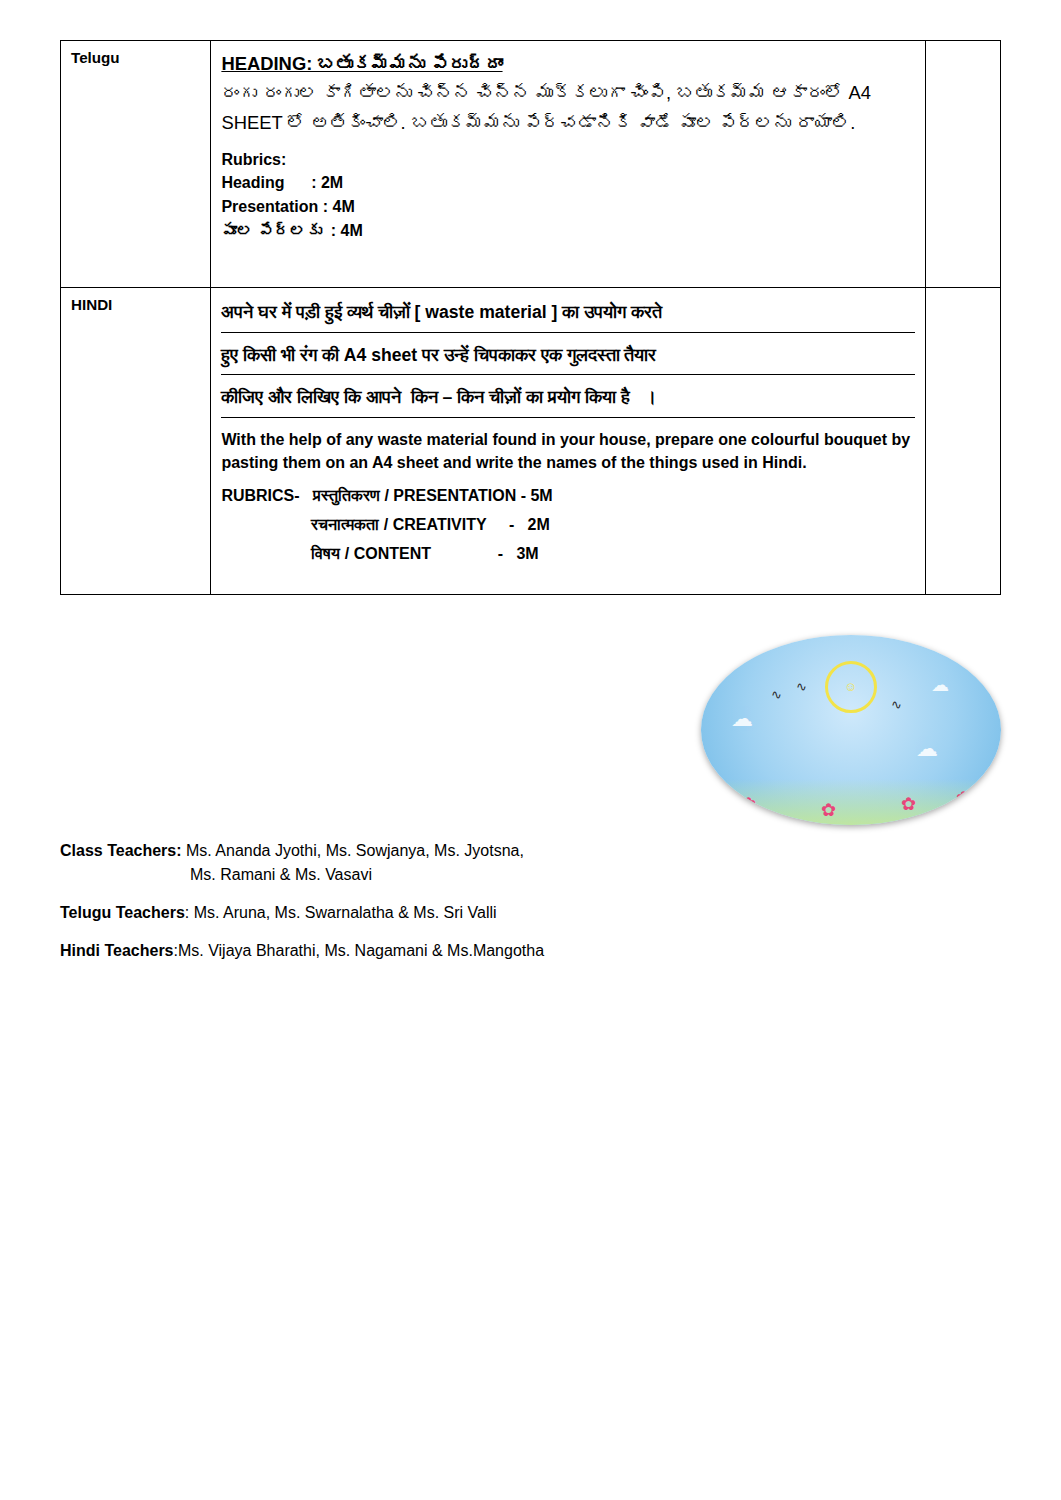| Telugu | HEADING: బతుకమ్మను పేరుద్దాం రంగు రంగుల కాగితాలను చిన్న చిన్న ముక్కలుగా చింపి, బతుకమ్మ ఆకారంలో A4 SHEET లో అతికించాలి. బతుకమ్మను పేర్చడానికి వాడే పూల పేర్లను రాయాలి. Rubrics: Heading : 2M Presentation : 4M పూల పేర్లకు : 4M | |
| HINDI | अपने घर में पड़ी हुई व्यर्थ चीज़ों [ waste material ] का उपयोग करते हुए किसी भी रंग की A4 sheet पर उन्हें चिपकाकर एक गुलदस्ता तैयार कीजिए और लिखिए कि आपने किन – किन चीज़ों का प्रयोग किया है । With the help of any waste material found in your house, prepare one colourful bouquet by pasting them on an A4 sheet and write the names of the things used in Hindi. RUBRICS- प्रस्तुतिकरण / PRESENTATION - 5M रचनात्मकता / CREATIVITY - 2M विषय / CONTENT - 3M | |
☁ ☁ ☁ ∿ ∿ ∿ ☺ HAPPY VACATION!!! ✿ ✿ ✿ ✿
Class Teachers: Ms. Ananda Jyothi, Ms. Sowjanya, Ms. Jyotsna, Ms. Ramani & Ms. Vasavi
Telugu Teachers: Ms. Aruna, Ms. Swarnalatha & Ms. Sri Valli
Hindi Teachers:Ms. Vijaya Bharathi, Ms. Nagamani & Ms.Mangotha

+===+

=== Directions for this task ===
With the pictures removed, return the full listing exactly as given.

=== Finished task ===
| Telugu | HEADING: బతుకమ్మను పేరుద్దాం రంగు రంగుల కాగితాలను చిన్న చిన్న ముక్కలుగా చింపి, బతుకమ్మ ఆకారంలో A4 SHEET లో అతికించాలి. బతుకమ్మను పేర్చడానికి వాడే పూల పేర్లను రాయాలి. Rubrics: Heading : 2M Presentation : 4M పూల పేర్లకు : 4M | |
| HINDI | अपने घर में पड़ी हुई व्यर्थ चीज़ों [ waste material ] का उपयोग करते हुए किसी भी रंग की A4 sheet पर उन्हें चिपकाकर एक गुलदस्ता तैयार कीजिए और लिखिए कि आपने किन – किन चीज़ों का प्रयोग किया है । With the help of any waste material found in your house, prepare one colourful bouquet by pasting them on an A4 sheet and write the names of the things used in Hindi. RUBRICS- प्रस्तुतिकरण / PRESENTATION - 5M रचनात्मकता / CREATIVITY - 2M विषय / CONTENT - 3M | |
☁ ☁ ☁ ∿ ∿ ∿ ☺ HAPPY VACATION!!! ✿ ✿ ✿ ✿
Class Teachers: Ms. Ananda Jyothi, Ms. Sowjanya, Ms. Jyotsna, Ms. Ramani & Ms. Vasavi
Telugu Teachers: Ms. Aruna, Ms. Swarnalatha & Ms. Sri Valli
Hindi Teachers:Ms. Vijaya Bharathi, Ms. Nagamani & Ms.Mangotha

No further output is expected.